**EXERCISE DETAILS**. Could you rewrite the lines starting with the line with "pose: elev=195.7 azim=103.0" and going on through the line with "Dot at: occluded", switching "roll" to "tilt" and keeping everything else unchanged? Leave the pictures out of your answer.

───── RECORDS FOR PROCESSING ─────

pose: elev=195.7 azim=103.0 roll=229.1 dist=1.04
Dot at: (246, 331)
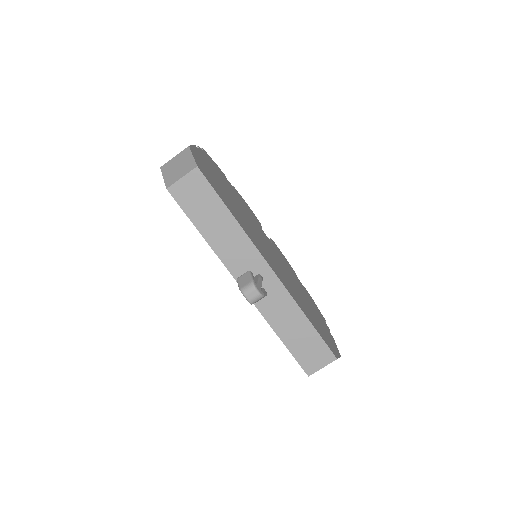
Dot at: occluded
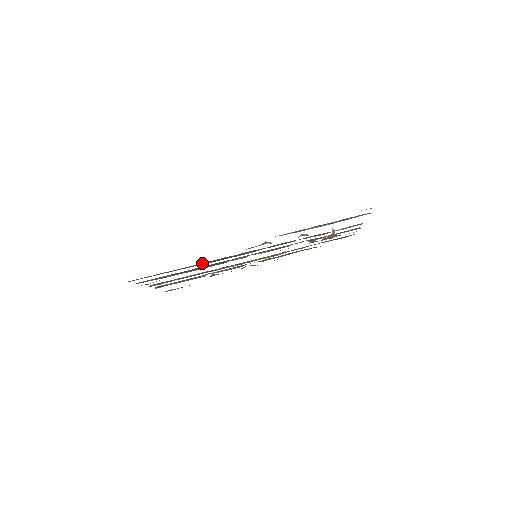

─────
───── RECORDS FOR PROCESSING ─────

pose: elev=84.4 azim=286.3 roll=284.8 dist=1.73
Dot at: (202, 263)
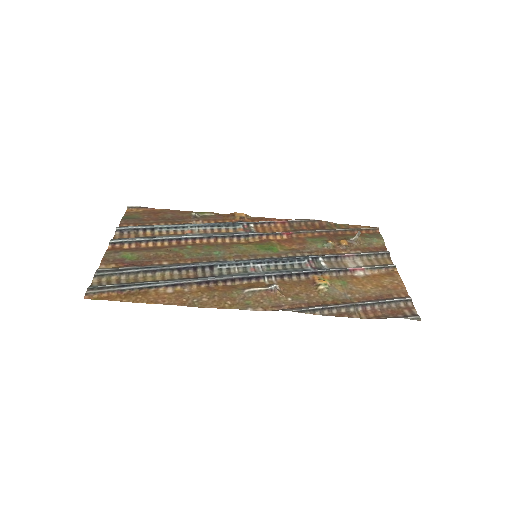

─────

**CORRECT RESULT**.
pose: elev=195.7 azim=103.0 tilt=229.1 dist=1.04
Dot at: (246, 331)
Dot at: occluded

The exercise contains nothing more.